The R102 separates from the N2 in Port Shepstone on the South Coast of KwaZulu-Natal, winding through a series of small coastal villages such as Umtentweni (now eMthenteni), Sea Park, Southport, Sunwich Port, Anerley, Melville, Pumula, and Umzumbe, eventually reaching the town of Hibberdene. From there, it reconnects briefly with the N2, heading inland through the Mnamfu area. The route then swings back towards the coast, passing through Pennington, Park Rynie, and Scottburgh before crossing the Mahlongwa River and entering the eThekwini Metropolitan Municipality.

Continuing, it passes through Clansthal, Umkomaas (now eMkhomazi), Ilfracombe, and Umgababa, crossing the Msimbazi River into Kingsburgh at Illovo Beach. In Kingsburgh, it traverses Winklespruit, Warner Beach, and Doonside, then continues through Amanzimtoti (now eManzimtoti) and its northern suburb, Athlone Park. After crossing the eZimbokodweni River, it enters the industrial area of Prospecton, slightly diverging from the coastline. The R102 crosses the N2 again, bypasses Isipingo and Reunion, and intersects with the M30 and the M4 freeway at the Reunion Interchange just east of Umlazi.

The R102 continues over the Umlaas River and under the N2 again, entering Durban through the industrial areas of Mobeni and Rossburgh.

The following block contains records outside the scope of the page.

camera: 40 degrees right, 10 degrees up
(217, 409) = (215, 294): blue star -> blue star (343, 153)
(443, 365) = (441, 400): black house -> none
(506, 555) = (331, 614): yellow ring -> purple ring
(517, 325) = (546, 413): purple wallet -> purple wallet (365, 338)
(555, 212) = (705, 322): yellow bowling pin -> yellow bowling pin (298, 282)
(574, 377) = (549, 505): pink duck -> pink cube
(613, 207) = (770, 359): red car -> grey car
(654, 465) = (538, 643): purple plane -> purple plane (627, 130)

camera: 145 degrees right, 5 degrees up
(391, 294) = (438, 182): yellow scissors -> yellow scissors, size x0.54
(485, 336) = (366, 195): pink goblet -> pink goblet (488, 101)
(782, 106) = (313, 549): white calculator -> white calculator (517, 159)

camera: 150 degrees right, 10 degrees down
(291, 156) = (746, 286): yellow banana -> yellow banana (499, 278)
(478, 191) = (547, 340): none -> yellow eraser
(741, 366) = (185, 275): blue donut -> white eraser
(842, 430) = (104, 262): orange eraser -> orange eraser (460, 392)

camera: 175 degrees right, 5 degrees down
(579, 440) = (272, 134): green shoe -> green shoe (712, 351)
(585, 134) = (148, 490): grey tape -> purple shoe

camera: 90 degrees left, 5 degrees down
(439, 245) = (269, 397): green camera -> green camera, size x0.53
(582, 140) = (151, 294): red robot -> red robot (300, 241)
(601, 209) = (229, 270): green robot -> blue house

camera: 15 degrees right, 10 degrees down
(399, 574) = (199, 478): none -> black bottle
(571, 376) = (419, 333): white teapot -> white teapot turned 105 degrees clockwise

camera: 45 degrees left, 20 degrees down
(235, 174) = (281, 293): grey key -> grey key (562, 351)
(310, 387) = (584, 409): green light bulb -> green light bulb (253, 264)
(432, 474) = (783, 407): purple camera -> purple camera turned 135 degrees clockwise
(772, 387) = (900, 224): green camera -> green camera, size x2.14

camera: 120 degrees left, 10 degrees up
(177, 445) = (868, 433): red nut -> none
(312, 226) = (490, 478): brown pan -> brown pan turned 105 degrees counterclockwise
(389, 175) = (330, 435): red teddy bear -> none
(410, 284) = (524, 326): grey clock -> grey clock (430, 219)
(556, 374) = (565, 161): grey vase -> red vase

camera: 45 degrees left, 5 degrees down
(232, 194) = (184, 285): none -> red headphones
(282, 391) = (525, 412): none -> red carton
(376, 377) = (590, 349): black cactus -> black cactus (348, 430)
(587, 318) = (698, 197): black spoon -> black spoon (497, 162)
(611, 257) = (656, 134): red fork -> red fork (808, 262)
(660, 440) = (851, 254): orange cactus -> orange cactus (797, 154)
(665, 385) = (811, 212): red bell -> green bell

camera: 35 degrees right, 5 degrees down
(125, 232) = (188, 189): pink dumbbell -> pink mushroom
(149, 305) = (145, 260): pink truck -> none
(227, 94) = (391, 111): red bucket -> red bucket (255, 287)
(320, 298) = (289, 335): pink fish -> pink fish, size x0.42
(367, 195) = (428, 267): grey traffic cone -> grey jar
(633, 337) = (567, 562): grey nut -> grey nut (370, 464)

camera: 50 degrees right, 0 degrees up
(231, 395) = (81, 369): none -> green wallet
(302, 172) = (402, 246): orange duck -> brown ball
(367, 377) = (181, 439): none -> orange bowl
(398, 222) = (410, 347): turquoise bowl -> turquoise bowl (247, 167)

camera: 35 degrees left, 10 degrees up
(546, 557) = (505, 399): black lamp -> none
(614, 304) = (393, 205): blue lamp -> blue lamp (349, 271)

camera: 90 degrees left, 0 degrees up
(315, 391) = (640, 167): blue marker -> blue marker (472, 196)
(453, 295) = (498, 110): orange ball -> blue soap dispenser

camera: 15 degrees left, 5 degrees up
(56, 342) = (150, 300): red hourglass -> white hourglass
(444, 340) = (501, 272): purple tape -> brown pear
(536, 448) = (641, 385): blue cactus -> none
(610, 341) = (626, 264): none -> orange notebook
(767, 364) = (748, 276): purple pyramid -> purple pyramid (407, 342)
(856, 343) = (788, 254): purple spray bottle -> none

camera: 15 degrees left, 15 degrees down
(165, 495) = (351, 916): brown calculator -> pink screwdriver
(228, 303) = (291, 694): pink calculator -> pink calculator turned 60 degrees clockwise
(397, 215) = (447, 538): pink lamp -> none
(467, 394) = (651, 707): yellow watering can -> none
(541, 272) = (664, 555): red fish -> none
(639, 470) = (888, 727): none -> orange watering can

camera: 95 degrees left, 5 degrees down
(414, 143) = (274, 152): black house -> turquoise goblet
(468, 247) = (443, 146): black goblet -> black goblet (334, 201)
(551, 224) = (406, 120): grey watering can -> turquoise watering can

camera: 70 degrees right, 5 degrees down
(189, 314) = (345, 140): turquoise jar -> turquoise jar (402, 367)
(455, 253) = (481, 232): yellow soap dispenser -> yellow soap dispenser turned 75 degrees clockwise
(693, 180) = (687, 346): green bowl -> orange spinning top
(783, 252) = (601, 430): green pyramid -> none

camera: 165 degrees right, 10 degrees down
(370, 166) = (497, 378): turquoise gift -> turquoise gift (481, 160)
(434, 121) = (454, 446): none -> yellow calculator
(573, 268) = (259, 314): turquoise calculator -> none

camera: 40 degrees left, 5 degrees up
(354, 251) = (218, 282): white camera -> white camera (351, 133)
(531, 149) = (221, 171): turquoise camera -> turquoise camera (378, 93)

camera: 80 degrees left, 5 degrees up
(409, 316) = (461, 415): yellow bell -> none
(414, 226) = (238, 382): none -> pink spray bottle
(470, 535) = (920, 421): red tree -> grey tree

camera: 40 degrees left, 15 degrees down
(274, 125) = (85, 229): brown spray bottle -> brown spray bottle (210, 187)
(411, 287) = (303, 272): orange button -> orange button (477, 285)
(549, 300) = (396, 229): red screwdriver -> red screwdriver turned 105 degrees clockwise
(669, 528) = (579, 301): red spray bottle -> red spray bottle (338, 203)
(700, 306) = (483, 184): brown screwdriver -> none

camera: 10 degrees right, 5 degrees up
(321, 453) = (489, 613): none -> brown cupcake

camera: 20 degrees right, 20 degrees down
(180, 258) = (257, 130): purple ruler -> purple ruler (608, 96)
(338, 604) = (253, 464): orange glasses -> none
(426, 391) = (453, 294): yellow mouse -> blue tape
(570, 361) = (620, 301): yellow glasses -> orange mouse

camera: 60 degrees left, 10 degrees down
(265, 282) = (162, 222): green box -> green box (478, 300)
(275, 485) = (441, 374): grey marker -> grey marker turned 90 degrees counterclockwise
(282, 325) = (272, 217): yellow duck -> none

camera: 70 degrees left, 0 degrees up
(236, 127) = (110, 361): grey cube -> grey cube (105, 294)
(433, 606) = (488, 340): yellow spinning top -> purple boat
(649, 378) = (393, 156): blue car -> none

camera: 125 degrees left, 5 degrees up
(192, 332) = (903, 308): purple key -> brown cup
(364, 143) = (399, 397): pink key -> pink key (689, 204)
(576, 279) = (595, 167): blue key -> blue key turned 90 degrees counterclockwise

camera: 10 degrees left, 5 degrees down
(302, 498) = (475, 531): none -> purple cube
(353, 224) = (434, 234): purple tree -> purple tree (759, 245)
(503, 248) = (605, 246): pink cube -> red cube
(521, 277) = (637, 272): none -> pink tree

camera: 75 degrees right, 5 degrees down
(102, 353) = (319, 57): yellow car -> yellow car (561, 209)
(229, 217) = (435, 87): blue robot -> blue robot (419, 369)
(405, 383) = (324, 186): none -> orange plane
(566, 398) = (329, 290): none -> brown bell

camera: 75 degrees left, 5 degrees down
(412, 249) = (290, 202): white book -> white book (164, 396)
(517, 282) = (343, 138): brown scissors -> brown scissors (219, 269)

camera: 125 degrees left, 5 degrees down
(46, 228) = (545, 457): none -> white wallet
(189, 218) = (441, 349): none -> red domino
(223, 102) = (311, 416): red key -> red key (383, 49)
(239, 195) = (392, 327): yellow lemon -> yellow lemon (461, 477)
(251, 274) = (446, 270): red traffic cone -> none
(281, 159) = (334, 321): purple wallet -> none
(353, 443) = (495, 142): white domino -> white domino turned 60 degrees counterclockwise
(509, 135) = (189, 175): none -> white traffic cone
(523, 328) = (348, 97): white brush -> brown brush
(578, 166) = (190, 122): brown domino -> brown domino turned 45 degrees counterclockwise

It then passes through Umbilo, which has both residential and industrial sections, before reaching Congella (now KwaKhangela). From there, it enters Durban's Central Business District from the south, passing north and east through it as the main road (cosigned with the M4) before turning north at Umgeni Road.

North of Durban, the route continues through Durban North, bypasses KwaMashu and runs between Phoenix and Mount Edgecombe before reaching Verulam. It continues to bypass the King Shaka International Airport to the west and passes through Tongaat (now oThongathi) before heading towards Stanger (now KwaDukuza). Between Tongaat and Stanger, the route passes through the small settlements of Umhlali and Shakaskraal. After Stanger, the route heads through Darnall, Mandini and Gingindlovu (now KwaGingindlovu), passes close to Mtunzini, before heading to Empangeni. About 5 km north of Empangeni, the route merges with the N2.

== New section ==

There are plans to realign the N2 national route from the city of Mthatha to the town of Port Shepstone, on a new route known as the Wild Coast Toll Route or Wild Coast Highway. It was initially scheduled for completion in 2024 and the N2 will take over the entire section of the current R61 route between the two cities (with realignment between Lusikisiki and the C. H. Mitchell Bridge), and turning that route into two lanes in each direction, providing a shorter and faster route through the Wild Coast.

So, as the N2 will be realigned, the old N2 route from Mthatha to Port Shepstone, passing through KwaBhaca, Kokstad and Harding, just like most other old sections of the N2, will be designated as the R102 when the project is finished.